Saturday, July 24, 2010

The End of Certain Things

Certain things must go. It's what happens when you move. Certain things don't make the cut and this we call purging. We call it cleansing; we call it de-cluttering--simplifying.

For instance, Tiffany has decreed that my "Kiss" poster will not make the walls of our new apartment. I bought this poster in the West Village when I was in graduate school. It's a photograph by Tanya Chalkin and it shows two women, lying on their sides in bed wearing t-shirts and underwear, locked in a soft-looking kiss. When I was growing up, I had Albert Einstein hanging on my bedroom wall. Putting the "Kiss" poster up for the first time felt long over-due. And now, apparently, it's long over-done. Although it was demoted to the back of a closet door immediately after Tiffany and I moved in together, it is being demoted further still--to the curb. This is okay.

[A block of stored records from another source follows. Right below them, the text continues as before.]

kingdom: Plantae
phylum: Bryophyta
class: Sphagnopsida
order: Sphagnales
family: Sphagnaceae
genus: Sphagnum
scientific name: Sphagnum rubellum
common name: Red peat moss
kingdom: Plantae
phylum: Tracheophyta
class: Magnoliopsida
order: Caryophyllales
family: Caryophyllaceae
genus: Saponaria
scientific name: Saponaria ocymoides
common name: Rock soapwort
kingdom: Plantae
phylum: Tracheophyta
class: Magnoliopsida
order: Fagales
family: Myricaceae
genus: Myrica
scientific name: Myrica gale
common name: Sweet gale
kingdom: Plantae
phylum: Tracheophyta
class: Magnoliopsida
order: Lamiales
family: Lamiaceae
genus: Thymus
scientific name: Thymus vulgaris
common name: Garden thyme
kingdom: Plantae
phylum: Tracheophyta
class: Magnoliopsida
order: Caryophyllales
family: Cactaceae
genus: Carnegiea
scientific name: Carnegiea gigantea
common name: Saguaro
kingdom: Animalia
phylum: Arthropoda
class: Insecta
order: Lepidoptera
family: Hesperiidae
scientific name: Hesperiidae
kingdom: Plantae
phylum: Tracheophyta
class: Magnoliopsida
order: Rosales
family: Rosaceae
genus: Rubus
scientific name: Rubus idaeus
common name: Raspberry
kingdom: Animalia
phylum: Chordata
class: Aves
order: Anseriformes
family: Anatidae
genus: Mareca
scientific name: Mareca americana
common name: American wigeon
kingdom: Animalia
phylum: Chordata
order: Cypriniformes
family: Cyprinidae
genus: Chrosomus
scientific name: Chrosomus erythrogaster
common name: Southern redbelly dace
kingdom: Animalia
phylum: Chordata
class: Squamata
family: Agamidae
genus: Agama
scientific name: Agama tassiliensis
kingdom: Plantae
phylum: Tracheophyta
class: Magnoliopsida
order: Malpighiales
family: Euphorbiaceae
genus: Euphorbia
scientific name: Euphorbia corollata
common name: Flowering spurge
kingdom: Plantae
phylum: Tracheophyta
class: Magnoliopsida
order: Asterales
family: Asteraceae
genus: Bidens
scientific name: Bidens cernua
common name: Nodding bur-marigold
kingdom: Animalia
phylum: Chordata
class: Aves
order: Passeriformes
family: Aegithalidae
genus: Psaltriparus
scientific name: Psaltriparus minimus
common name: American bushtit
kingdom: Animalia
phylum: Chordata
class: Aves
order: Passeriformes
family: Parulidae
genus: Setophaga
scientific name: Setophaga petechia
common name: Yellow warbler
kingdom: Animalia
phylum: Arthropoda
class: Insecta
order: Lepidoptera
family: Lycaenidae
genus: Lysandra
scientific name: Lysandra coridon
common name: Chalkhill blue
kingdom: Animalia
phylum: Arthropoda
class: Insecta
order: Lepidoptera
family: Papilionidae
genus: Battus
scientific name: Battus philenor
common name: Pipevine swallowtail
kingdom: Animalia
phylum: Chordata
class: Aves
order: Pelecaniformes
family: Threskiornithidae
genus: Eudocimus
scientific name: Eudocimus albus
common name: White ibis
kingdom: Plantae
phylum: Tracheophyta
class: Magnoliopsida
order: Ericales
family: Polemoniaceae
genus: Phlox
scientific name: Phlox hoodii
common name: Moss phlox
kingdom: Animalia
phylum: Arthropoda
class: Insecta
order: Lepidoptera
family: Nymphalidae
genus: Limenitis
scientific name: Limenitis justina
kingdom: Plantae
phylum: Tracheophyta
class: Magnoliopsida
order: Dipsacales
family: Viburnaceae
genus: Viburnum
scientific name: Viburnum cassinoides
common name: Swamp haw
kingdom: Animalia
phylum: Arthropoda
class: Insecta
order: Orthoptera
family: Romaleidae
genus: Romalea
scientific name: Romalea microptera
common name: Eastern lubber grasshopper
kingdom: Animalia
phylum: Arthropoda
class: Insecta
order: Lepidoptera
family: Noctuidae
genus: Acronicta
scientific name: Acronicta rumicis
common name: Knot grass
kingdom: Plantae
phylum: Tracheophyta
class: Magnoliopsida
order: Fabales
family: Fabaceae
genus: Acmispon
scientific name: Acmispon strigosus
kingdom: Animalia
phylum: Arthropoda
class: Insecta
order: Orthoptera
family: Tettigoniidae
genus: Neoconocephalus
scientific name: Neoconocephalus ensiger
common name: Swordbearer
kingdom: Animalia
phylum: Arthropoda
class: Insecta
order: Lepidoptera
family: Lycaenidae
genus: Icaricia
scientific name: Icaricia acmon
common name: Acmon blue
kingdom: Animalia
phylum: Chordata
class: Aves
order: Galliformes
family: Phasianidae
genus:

Some other items aren't making the move either. For instance, we are parting with a few of the surprising number of Audrey Hepburn prints we acquired after people discovered we loved the movie "Breakfast at Tiffany's." Likewise, it's time to say good-bye to the copy of Matisse's "Blue Nude II" that hung on my dorm room wall (approved for tucking-away, however, are the hand-drawn "Blue Nude II"s that I, my brother and various of my friends made in a spontaneous "who-can-draw-the-best" competition held in that dorm room). On a somewhat grander scale, we will also be relinquishing one of the two 1970s-era chairs that Tiffany's sister bought at Goodwill (unfortunately, the one most likely to go--because of the gigantic gash in its fabric--is also the most attractive. It has several colors in a rectangular pattern making it "funky" while the other one is merely orange).

I can purge with the best. Stuff is just stuff, after all. Except some stuff isn't. Like the cigar box with tiny corked glass vials containing bits of flowers (my grandfather and grandmother collected those bits in the 1940s on a cross-country road trip for his PhD research). Or the little hand-made turtle, frog, fish, butterfly and chicken bobble-heads that line our desk (my mom has sent me those over the years in tissue-wrapped packages stuffed with good-smelling candles and chocolate bars). Or the wooden heart that my friend Robert's father carved. Or the glittery, miniature ruby-red slipper my dad gave me (I grew up in Kansas). In the end, we make room for clutter like this because it means a new apartment is now home.

Certain things must go. Other things must be carried.